■ **Information given**:
%%
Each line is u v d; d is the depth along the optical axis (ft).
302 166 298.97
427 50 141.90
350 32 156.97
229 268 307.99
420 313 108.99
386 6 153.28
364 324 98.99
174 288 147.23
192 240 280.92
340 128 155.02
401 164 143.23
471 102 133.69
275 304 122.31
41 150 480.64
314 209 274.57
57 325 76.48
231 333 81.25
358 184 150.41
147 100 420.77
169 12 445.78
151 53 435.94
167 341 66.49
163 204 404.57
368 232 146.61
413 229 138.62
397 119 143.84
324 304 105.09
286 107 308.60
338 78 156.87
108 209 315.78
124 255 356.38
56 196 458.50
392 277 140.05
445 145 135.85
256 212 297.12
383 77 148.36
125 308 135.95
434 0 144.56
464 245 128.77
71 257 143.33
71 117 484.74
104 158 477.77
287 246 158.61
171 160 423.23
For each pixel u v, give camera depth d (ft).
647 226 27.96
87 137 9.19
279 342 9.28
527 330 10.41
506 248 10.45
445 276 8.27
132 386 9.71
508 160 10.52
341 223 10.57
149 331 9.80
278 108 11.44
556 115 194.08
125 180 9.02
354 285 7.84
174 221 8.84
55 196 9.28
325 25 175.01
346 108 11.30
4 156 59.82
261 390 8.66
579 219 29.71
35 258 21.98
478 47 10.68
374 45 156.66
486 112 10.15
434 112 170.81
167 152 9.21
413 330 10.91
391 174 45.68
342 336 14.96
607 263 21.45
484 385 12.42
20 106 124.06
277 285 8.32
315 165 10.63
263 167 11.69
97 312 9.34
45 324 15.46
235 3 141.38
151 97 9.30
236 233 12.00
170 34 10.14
%%
■ **Problem to solve**: After locating the line that contains "579 219 29.71", print that line and every one after it through the last line of the listing, exactly.

■ **The answer**:
579 219 29.71
35 258 21.98
478 47 10.68
374 45 156.66
486 112 10.15
434 112 170.81
167 152 9.21
413 330 10.91
391 174 45.68
342 336 14.96
607 263 21.45
484 385 12.42
20 106 124.06
277 285 8.32
315 165 10.63
263 167 11.69
97 312 9.34
45 324 15.46
235 3 141.38
151 97 9.30
236 233 12.00
170 34 10.14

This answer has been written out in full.